Headache Referral Information

HEADACHE CLINIC
This program provides specialty evaluation and care of patients with headaches.  The specific     areas of interest include migraine, atypical vascular headaches and other facial pains.  The program coordinates a wide range of therapeutic options in the management of migraine. Research programs are involved in developing new and novel approaches to the study and management of migraine.

Location:
Sixth Floor, UHC Campus
1 South Prospect Street, Burlington, VT 05401

Telephone:
802-847-4589

Fax:

802-847-2461

Office Hours:
Monday-Friday, 8 am to 5 pm

REFERRAL INFORMATION

This is information the Neurologist needs to provide the best care for your patient.

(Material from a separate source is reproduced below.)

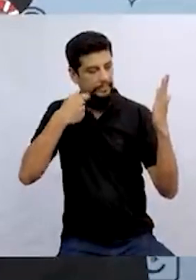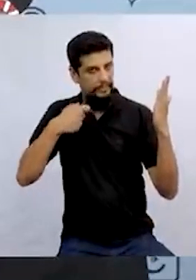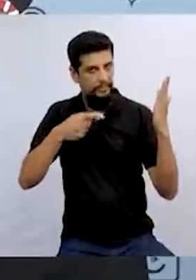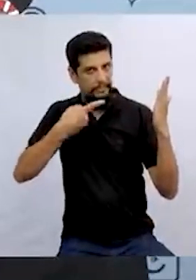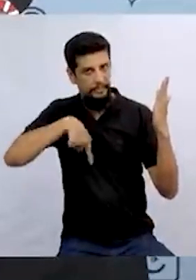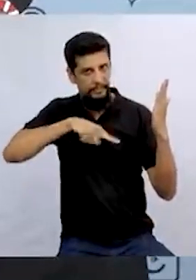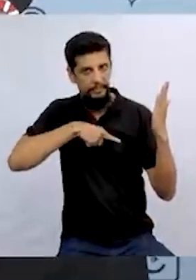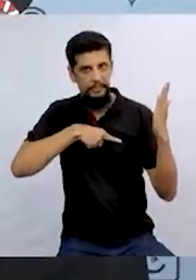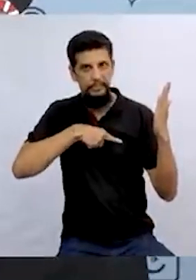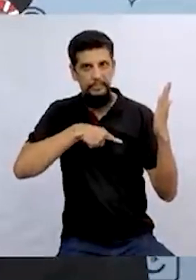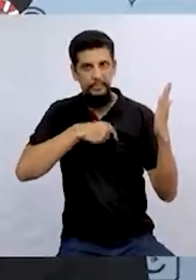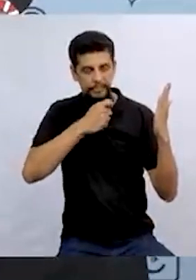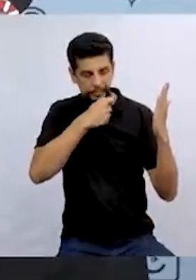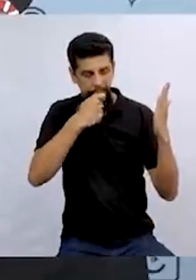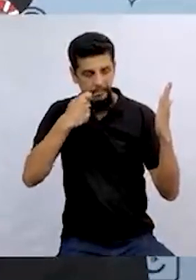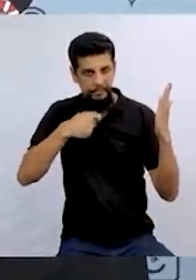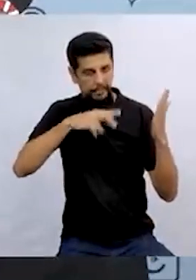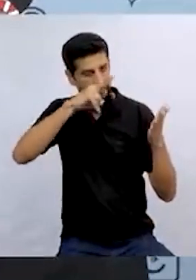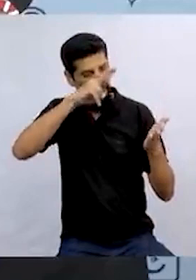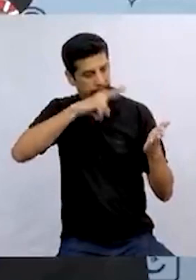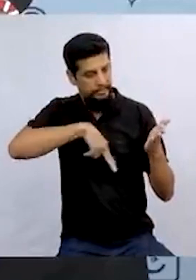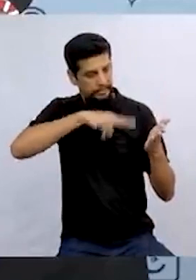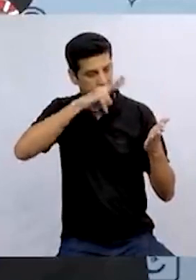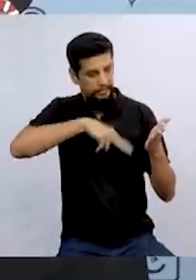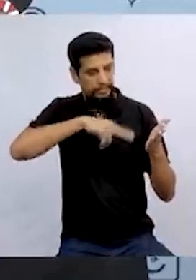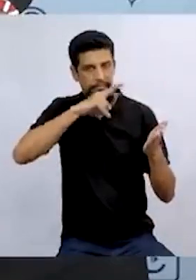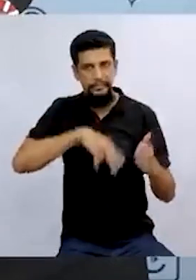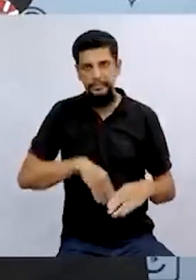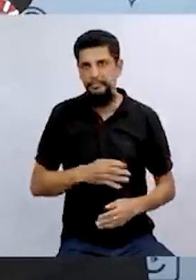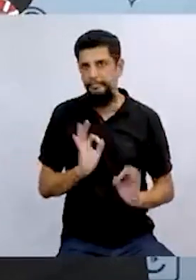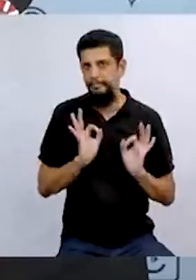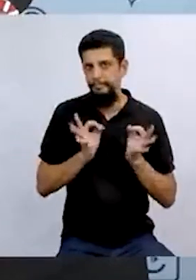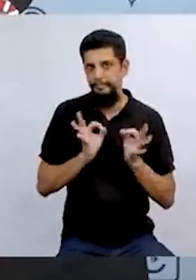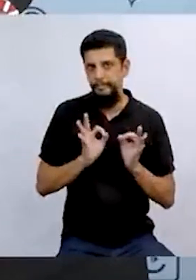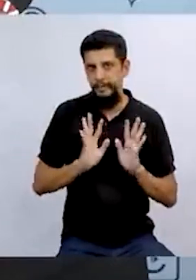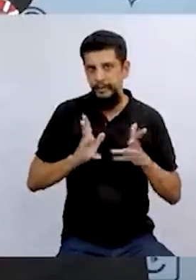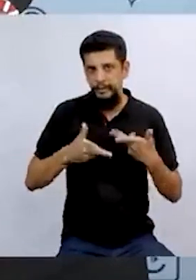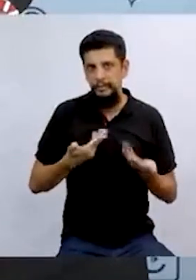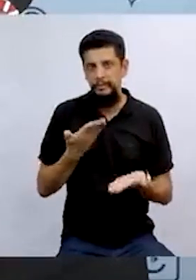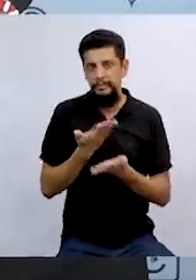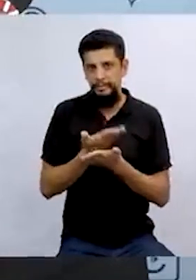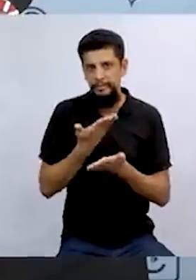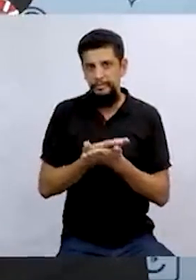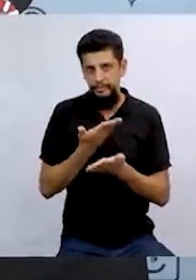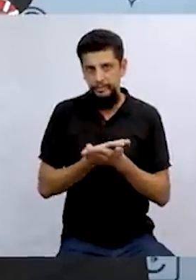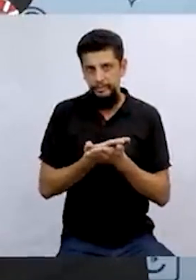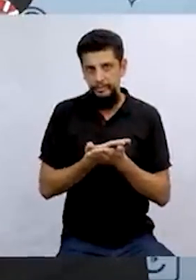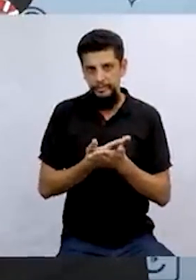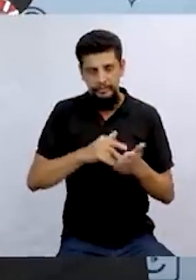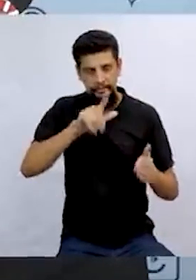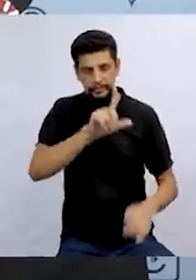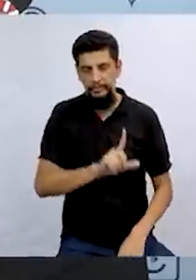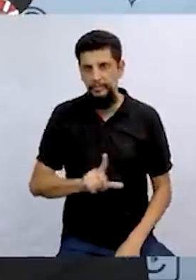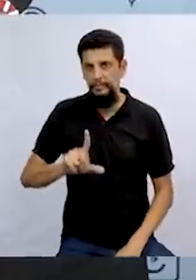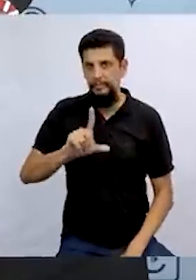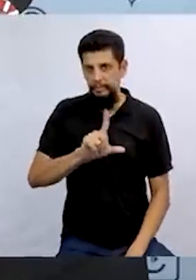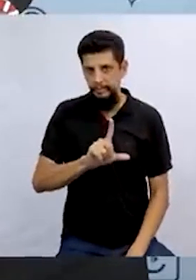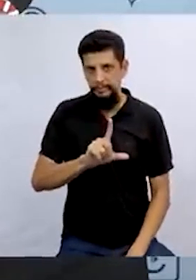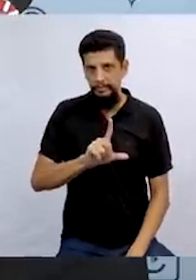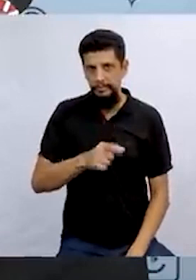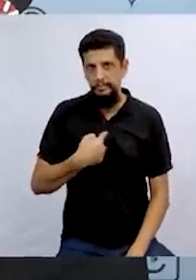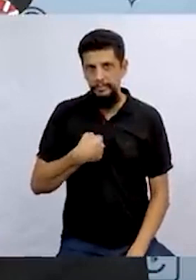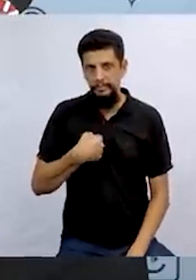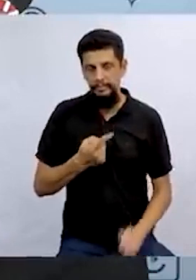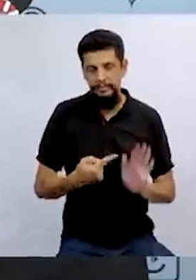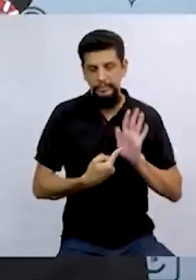borrado e o nosso ritual da leitura. Exatamente em todas as nossas aulas de literatura.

Questions and Issues For You to Consider When Referring Your Patients
1.     Please ask patient to bring all their medications and personal medical records to the appointment.
2.     Patients referred for Spasmodic Dysphonia should also have an ENT consult scheduled prior to the visit with the Neurologist.
3.     If there is a current exacerbation due to Multiple Sclerosis, please refer the patient.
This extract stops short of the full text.